Merge pull request ceph#64876 from zdover23/wip-doc-2025-08-07-cephfs-troubleshooting-2

zdover23 · web-flow · commit a78281e1eff7 · 2025-08-08T16:19:07.000+10:00
doc/cephfs: edit troubleshooting.rst

Reviewed-by: Venky Shankar &lt;vshankar@redhat.com&gt;
diff --git a/doc/cephfs/troubleshooting.rst b/doc/cephfs/troubleshooting.rst
@@ -105,13 +105,14 @@ Do the following when restoring your file system:
      ``refuse_client_session`` file-system setting to prevent new sessions from
      connecting to the CephFS.
 
-* **Extend the MDS heartbeat grace period.** This avoids replacing an MDS that
-  appears "stuck" during some operation. Sometimes recovery of an MDS may
-  involve an operation that takes longer than expected (from the programmer's
-  perspective). This is more likely when recovery is already taking longer than
-  normal to complete (indicated by your reading this document). Avoid
-  unnecessary replacement loops by running the following command and extending
-  the heartbeat grace period:
+* **Extend the MDS heartbeat grace period.** Doing this causes the system to
+  avoid replacing an MDS that becomes "stuck" during an operation. Sometimes
+  recovery of an MDS may involve operations that take longer than expected
+  (from the programmer's perspective). This is more likely when recovery has 
+  already taken longer than normal to complete (which, if you're reading this
+  document, is likely the situation you find yourself in). Avoid unnecessary
+  replacement loops by running the following command and extending the
+  heartbeat grace period:
 
    .. prompt:: bash #
 
@@ -125,19 +126,21 @@ Do the following when restoring your file system:
 * **Disable open-file-table prefetch.** Under normal circumstances, the MDS
   prefetches directory contents during recovery as a way of heating up its
   cache. During a long recovery, the cache is probably already hot **and
-  large**. So this behavior is unnecessary and can be undesirable. Disable
-  open-file-table prefetching by running the following command:
+  large**. If the cache is already hot and large, this prefetching is
+  unnecessary and can be undesirable. Disable open-file-table prefetching by
+  running the following command:
 
   .. prompt:: bash #
 
      ceph config set mds mds_oft_prefetch_dirfrags false
 
 * **Turn off clients.** Clients that reconnect to the newly ``up:active`` MDS
   can create new load on the file system just as it is becoming operational.

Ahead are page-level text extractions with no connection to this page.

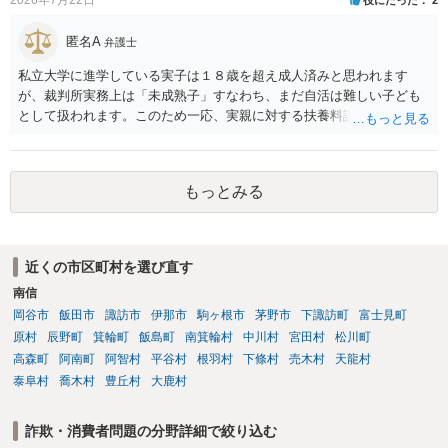
匿名A
弁護士
私立大学に進学している実子は１８歳を超え成人済みと思われます
が、裁判所実務上は「未成熟子」すなわち、まだ自活は難しい子ども
として扱われます。このため一応、実親に対する扶養料請求として法
律的には成り立つ可能性があります。 ただし、実子と同居する元配偶
者宛に養育費を支払っており、当該養育費は実子の進学費用の趣旨も
一部含まれています。また、私立大学進学について貴殿が了解したわ
もっとみる
けではないという事情も存在します。 こうした場合には、支払を拒ん
だとしても学費の請求が裁判所によって強制される可能性は低いとい
えます。 以上整理したとおり、貴殿の事情を説明し支払えないと実子
に伝えるのが良い対処法と思います。
近くの市区町村を選び直す
南信
岡谷市
飯田市
諏訪市
伊那市
駒ヶ根市
茅野市
下諏訪町
富士見町
原村
辰野町
箕輪町
飯島町
南箕輪村
中川村
宮田村
松川町
高森町
阿南町
阿智村
平谷村
根羽村
下條村
売木村
天龍村
泰阜村
喬木村
豊丘村
大鹿村
詐欺・消費者問題の分野詳細で絞り込む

-  Maintenance is often necessary before allowing clients to connect to the file
-  system and resuming a regular workload. For example, expediting the trimming
-  of journals may be advisable if the recovery took a long time because replay
-  was reading a very large journal.
+  This is often undesirable. Maintenance is often necessary before allowing
+  clients to connect to the file system and before resuming a regular workload.

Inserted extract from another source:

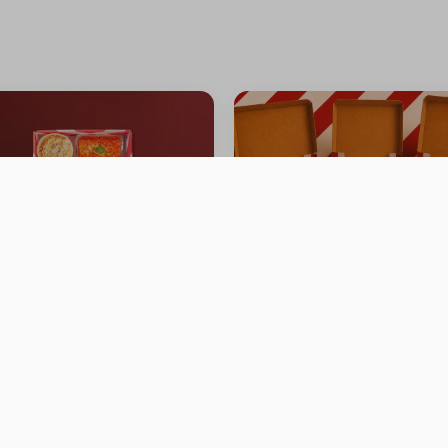
ering Box
3 PIZZA 8.5 INCH
0 سعرة حرارية
سعرة حرار
⁨⁦‪‬ 79.99⁩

+  For example, expediting the trimming of journals may be advisable if the
+  recovery took a long time due to the amount of time replay spent in reading a
+  very large journal.
 
   Client sessions can be refused manually, or by using the
   ``refuse_client_session`` tunable as in the following command: 
@@ -149,9 +152,9 @@ Do the following when restoring your file system:
   This command has the effect of preventing clients from establishing new
   sessions with the MDS.
 
-* **Do not tweak max_mds.** Modifying the file system setting variable
-  ``max_mds`` is sometimes thought to be good step during troubleshooting or
-  recovery. But modifying ``max_mds`` might have the effect of further
+* **Do not tweak max_mds.** Modifying the file-system setting variable
+  ``max_mds`` may seem like a good idea during troubleshooting and recovery,
+  but it probably isn't. Modifying ``max_mds`` might have the effect of further
   destabilizing the cluster. If ``max_mds`` must be changed in such
   circumstances, run the command to change ``max_mds`` with the confirmation
   flag (``--yes-i-really-mean-it``).